30 Ekim 2018

Precision: The Measure of All Things


pat diye başından denk gelen bir belgesel. konusu fena değilmiş ama anlatım ve içerik biraz yüzeysel. zaten tarihsel olarak bir bilimsel gelişme anlatılıyorsa bu böyle oluyor. genelde ingiliz yapımı belgeseller ve ingiliz bilim insanları oluyor. neyse ki başkaları da vardı bu sefer. ölçüm yapabilmenin bilimi geliştirmesi bakış açısı ile olayları anlatıyorlar. ölçümler ne kadar hassas olursa o derece farklı bir noktaya geleceğiz diyorlar ki haklılar. geçmişten geleceğe ölçümün hassaslaşması ile açıklamalar getirmişler. ben üçüncü bölümüne yetiştim. önceki iki bölüm daha eski ölçümler olmalı. ışık, ısı ve elektrik meselesi kendi çapında zaten anlatmak istediklerinin özeti gibi olmuş.

e03:
Light, Heat and Electricity

--- spoiler ---

.en ilginç bilgisi son kısımdaki renkleri algılama meselesiydi. ışığın parlaklığını ölçmekten buraya gelmişler. insan gözü 100 mum ile 50 mumu aynı parlaklıkta görüyormuş. gözün parlaklık için kendine ayar çekmesi yüzünden bu böyle oluyor. bu iyi güzel ama aynı zamanda yeşil rengi diğer renklere göre daha parlak görüyormuş. bu da dünyanın yapısıyla alakalı herhalde.

.sarımsı yeşil dedi, doğayı tarif etti. mavi hakkında bir şey söylemedi ama kırmızıya göre kıyas edilince daha parlak olan kırmızı renk, daha az parlak olan yeşil renkten daha az parlak şekilde algılanıyormuş. ilginç.

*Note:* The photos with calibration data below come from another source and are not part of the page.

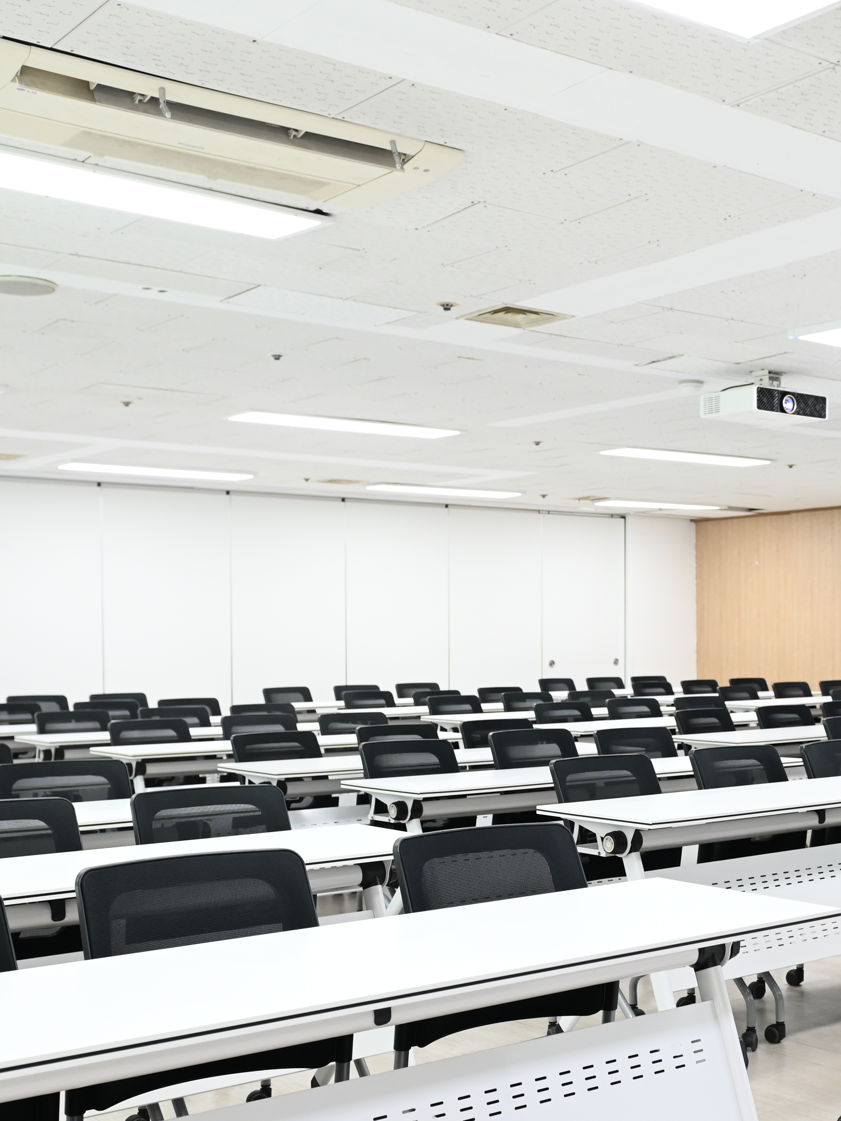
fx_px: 1490
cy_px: 681
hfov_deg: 30.8
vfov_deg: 41.0
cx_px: 661
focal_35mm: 46
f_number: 4
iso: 1250
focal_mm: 24
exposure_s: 1/200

.ısının hassas ölçümleri öncesi buhar motorları, kazanlar patlamaları, patlayan gemiler şeklinde açıklamalar yaptılar. şimdi isimlerini ölçü birimleri olarak kullanılan tipler sorunlara çözüm bulmak için uğraşan tiplermiş. aslında bir tanesi amatör bilimciymiş. jul muydu neydi, enerji birimi olarak kendisi haretin ısıya dönüşmesini ölçmüş ama profesyonel bilim camiası kabullenmemiş bunu. hepsi ayrı tarikat ya böyle dışardan birini kabul etmiyorlar işte. neyse ki bilim öyle ilerlememiş.

.ışığın ölçülmesini newton'a getirdiler. eleman prizmadan geçen ışığın renklerini görünce içeriğinde farklı renkte ışınlar olması yüzünden ölçülmesinin önünü açmıştır gibi bir şey dediler de ben çok ikna olmadım. görülmeyen ışıklar şunlar bunlar derken ancak kabaca bir şeyler anlattılar.

.elektrik ile edison son kısımlarda üstünde duruldu. adam bakır levhadaki ağırlığı hesap ederek ücret kesiyormuş. öncesinde amper abimizin bulduğunu ölçü birimi olarak kabul etmişler. volta, volt muydu? onu tanıyamadım bak. pek üstünde durmadılar.

.gelecek fikri olarak, daha hassas ölçümler. sesle ısıyı ölçme meselesi varmış. detayını yine hızlı geçtiler anlayamadık. güneşin yüzeyini bile hassas biçimde ölçebileceklermiş. bu da her şeyleri değiştirirmiş.

.elektron hareketlerini ölçümleyerek elektriği çok daha hassas ölçmek de kuantum bilgisayarları için gerekliymiş. bu anlattığı şekilde midir? değil midir bilemiyorum ama ölçümlerin hassasiyeti, gelişmeyi artırıyor. orası kesin.